Work request:
Your answer must be an exact copy of the lines below, from the first through the one with "right ankle: (554, 557)", with no pictures.

Data for analysis:
= = = = =

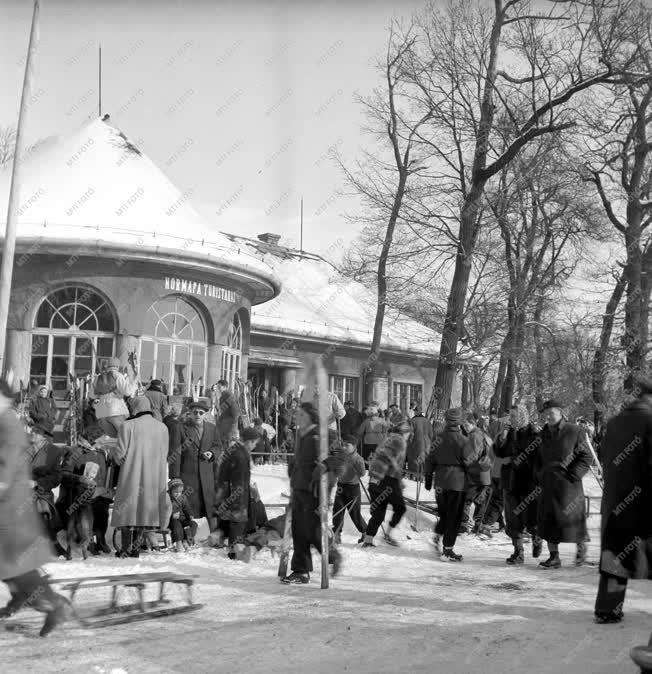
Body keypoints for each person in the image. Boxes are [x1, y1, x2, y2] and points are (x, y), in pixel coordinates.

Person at [0, 381, 72, 637]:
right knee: (9, 561)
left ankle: (55, 605)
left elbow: (6, 468)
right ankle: (23, 596)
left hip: (9, 507)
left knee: (16, 561)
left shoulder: (8, 425)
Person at [594, 377, 652, 624]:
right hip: (645, 506)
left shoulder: (615, 422)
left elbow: (604, 456)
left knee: (615, 557)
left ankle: (608, 609)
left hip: (615, 502)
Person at [281, 402, 342, 585]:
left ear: (310, 415)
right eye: (296, 414)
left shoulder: (325, 434)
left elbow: (340, 456)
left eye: (301, 414)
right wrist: (292, 469)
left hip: (315, 490)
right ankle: (301, 571)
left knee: (313, 530)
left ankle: (331, 555)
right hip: (299, 487)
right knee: (298, 529)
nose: (297, 417)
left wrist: (325, 466)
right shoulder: (301, 435)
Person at [534, 399, 593, 569]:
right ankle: (554, 557)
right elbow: (536, 459)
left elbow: (586, 456)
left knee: (573, 520)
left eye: (551, 413)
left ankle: (581, 551)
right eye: (546, 414)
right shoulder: (542, 434)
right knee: (549, 521)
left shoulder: (574, 431)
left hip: (569, 486)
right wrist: (539, 474)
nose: (548, 416)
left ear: (560, 412)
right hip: (548, 485)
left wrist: (574, 475)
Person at [109, 396, 170, 558]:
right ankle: (136, 549)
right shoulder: (163, 427)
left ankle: (125, 549)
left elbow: (120, 454)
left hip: (132, 475)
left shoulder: (127, 426)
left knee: (128, 512)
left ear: (135, 407)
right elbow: (165, 454)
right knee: (143, 513)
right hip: (153, 478)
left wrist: (112, 452)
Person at [494, 405, 542, 564]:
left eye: (513, 416)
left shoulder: (534, 434)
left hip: (529, 483)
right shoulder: (509, 433)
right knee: (512, 518)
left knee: (531, 518)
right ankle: (518, 552)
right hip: (510, 481)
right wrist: (502, 438)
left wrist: (514, 460)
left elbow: (535, 459)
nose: (510, 419)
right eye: (510, 416)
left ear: (522, 416)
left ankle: (537, 538)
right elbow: (499, 453)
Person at [424, 408, 474, 562]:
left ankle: (438, 535)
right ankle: (448, 549)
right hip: (457, 482)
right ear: (459, 422)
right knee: (454, 516)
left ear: (446, 420)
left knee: (444, 513)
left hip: (440, 480)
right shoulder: (464, 440)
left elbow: (430, 458)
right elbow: (469, 461)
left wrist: (428, 477)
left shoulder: (438, 437)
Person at [168, 399, 222, 530]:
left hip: (207, 476)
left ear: (205, 415)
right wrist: (175, 477)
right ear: (190, 414)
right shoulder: (180, 427)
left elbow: (218, 446)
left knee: (210, 508)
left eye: (201, 413)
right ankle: (183, 536)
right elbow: (175, 453)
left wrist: (212, 453)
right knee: (185, 509)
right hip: (187, 477)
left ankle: (215, 536)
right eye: (195, 412)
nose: (198, 415)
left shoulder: (212, 428)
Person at [212, 427, 259, 561]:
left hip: (225, 492)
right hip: (236, 494)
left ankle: (225, 542)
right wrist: (239, 499)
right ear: (249, 441)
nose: (255, 446)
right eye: (255, 443)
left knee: (230, 521)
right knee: (237, 522)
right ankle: (235, 552)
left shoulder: (234, 450)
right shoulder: (240, 455)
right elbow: (239, 480)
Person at [362, 433, 407, 548]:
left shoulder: (385, 441)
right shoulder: (399, 441)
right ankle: (387, 535)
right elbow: (395, 464)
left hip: (374, 481)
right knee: (401, 508)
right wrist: (399, 480)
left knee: (378, 513)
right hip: (389, 482)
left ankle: (368, 540)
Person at [28, 423, 63, 550]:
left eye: (36, 432)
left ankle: (52, 542)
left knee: (44, 512)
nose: (32, 433)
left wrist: (37, 483)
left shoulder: (54, 451)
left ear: (44, 437)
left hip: (42, 490)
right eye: (32, 430)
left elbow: (57, 477)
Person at [460, 414, 494, 535]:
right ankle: (478, 525)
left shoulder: (474, 435)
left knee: (466, 498)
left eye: (467, 425)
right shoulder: (484, 434)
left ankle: (463, 525)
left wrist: (463, 464)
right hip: (486, 471)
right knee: (481, 499)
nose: (465, 427)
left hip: (475, 471)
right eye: (464, 425)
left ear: (473, 424)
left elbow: (473, 455)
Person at [333, 435, 367, 544]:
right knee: (337, 511)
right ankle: (336, 534)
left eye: (347, 445)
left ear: (354, 446)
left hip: (353, 489)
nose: (344, 447)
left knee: (355, 513)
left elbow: (362, 473)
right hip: (341, 487)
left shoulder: (358, 459)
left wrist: (356, 469)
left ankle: (366, 533)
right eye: (343, 445)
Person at [92, 356, 138, 438]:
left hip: (101, 412)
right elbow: (128, 392)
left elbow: (92, 395)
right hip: (116, 410)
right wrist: (134, 382)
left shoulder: (98, 377)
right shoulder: (117, 375)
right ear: (117, 366)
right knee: (124, 436)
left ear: (107, 365)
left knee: (110, 438)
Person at [167, 478, 197, 552]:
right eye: (175, 492)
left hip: (183, 519)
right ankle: (178, 543)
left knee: (193, 524)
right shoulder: (167, 498)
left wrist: (190, 515)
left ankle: (185, 541)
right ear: (170, 491)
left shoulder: (183, 498)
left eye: (180, 492)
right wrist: (172, 515)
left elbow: (187, 508)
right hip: (172, 520)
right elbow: (164, 511)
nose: (178, 494)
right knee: (177, 527)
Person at [406, 405, 432, 474]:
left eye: (414, 411)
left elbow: (409, 435)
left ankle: (414, 478)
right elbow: (431, 434)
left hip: (415, 444)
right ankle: (422, 478)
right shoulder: (427, 421)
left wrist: (407, 443)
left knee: (414, 461)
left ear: (416, 412)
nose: (414, 412)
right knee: (424, 462)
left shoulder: (412, 421)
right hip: (426, 445)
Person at [215, 379, 240, 446]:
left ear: (225, 386)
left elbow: (235, 411)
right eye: (218, 387)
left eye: (219, 387)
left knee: (227, 443)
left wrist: (233, 427)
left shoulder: (228, 395)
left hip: (229, 424)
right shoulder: (224, 395)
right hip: (225, 423)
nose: (218, 389)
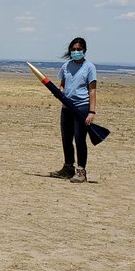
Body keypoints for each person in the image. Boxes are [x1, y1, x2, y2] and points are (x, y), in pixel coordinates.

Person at [50, 37, 98, 184]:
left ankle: (81, 171)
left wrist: (91, 112)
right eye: (73, 49)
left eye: (78, 49)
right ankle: (68, 168)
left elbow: (92, 91)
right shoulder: (65, 66)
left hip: (81, 107)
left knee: (79, 139)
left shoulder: (89, 67)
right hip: (66, 107)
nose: (76, 52)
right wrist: (60, 91)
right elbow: (63, 85)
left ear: (84, 50)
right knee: (66, 138)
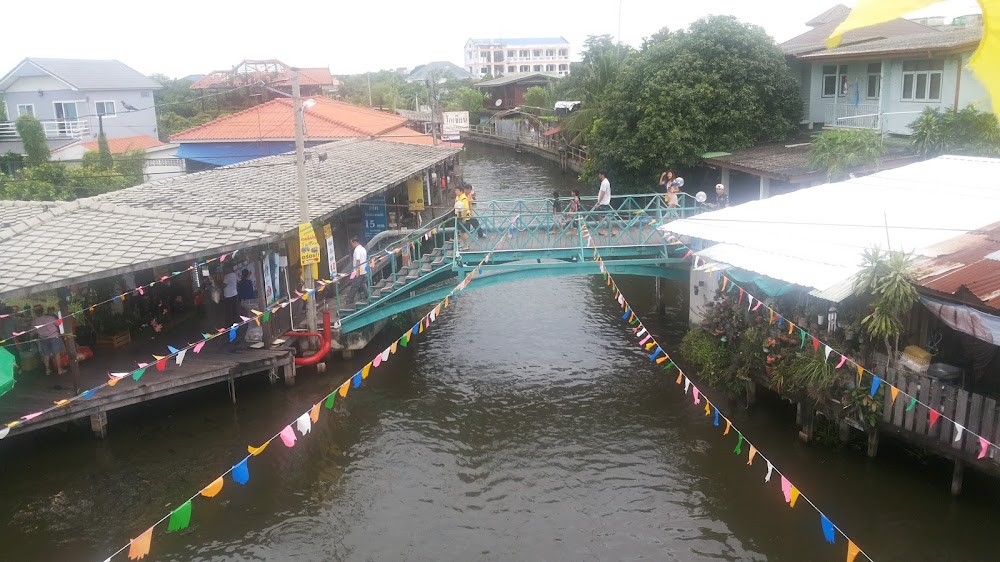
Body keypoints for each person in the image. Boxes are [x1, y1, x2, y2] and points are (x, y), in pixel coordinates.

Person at [32, 305, 65, 376]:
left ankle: (47, 370)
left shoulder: (35, 321)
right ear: (43, 310)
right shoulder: (50, 318)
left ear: (35, 312)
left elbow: (34, 332)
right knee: (57, 353)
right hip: (54, 336)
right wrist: (61, 318)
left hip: (43, 338)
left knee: (46, 354)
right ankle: (59, 369)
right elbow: (59, 323)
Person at [592, 170, 617, 236]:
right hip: (603, 202)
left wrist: (598, 202)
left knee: (606, 217)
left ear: (602, 175)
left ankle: (613, 231)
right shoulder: (605, 182)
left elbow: (603, 193)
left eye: (599, 174)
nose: (598, 176)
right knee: (600, 216)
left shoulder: (604, 183)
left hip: (603, 203)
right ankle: (601, 230)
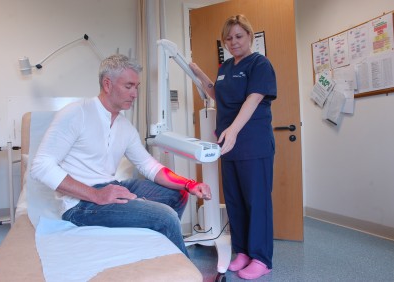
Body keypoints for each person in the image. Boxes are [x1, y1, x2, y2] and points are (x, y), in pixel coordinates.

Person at [31, 54, 212, 257]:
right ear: (107, 84)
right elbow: (41, 165)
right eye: (129, 86)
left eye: (137, 87)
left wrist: (189, 184)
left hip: (111, 185)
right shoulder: (76, 113)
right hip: (80, 204)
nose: (135, 93)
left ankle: (155, 250)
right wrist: (96, 195)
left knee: (178, 194)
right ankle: (182, 272)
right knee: (166, 217)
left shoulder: (124, 126)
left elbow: (148, 166)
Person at [189, 14, 277, 279]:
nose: (233, 42)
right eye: (228, 38)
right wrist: (197, 72)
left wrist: (234, 130)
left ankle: (262, 258)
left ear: (249, 36)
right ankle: (243, 252)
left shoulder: (260, 64)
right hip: (228, 145)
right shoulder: (225, 67)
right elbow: (217, 93)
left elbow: (253, 99)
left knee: (256, 201)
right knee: (236, 201)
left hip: (253, 143)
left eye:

= = = = =

The answer:
Body keypoints for each person in the image. Boxes are [x1, y1, x2, y2] and points are (x, y), in pixel coordinates.

Person at [0, 381, 72, 637]:
right knee: (9, 561)
left ankle: (55, 605)
left elbow: (6, 468)
right ankle: (23, 596)
left hip: (9, 507)
left knee: (16, 561)
left shoulder: (8, 425)
Person at [594, 377, 652, 624]:
right hip: (645, 506)
left shoulder: (615, 422)
left elbow: (604, 456)
left knee: (615, 557)
left ankle: (608, 609)
left hip: (615, 502)
Person at [281, 402, 342, 585]:
left ear: (310, 415)
right eye: (296, 414)
left shoulder: (325, 434)
left elbow: (340, 456)
left eye: (301, 414)
right wrist: (292, 469)
left hip: (315, 490)
right ankle: (301, 571)
left knee: (313, 530)
left ankle: (331, 555)
right hip: (299, 487)
right knee: (298, 529)
nose: (297, 417)
left wrist: (325, 466)
right shoulder: (301, 435)
Person at [534, 399, 593, 569]:
right ankle: (554, 557)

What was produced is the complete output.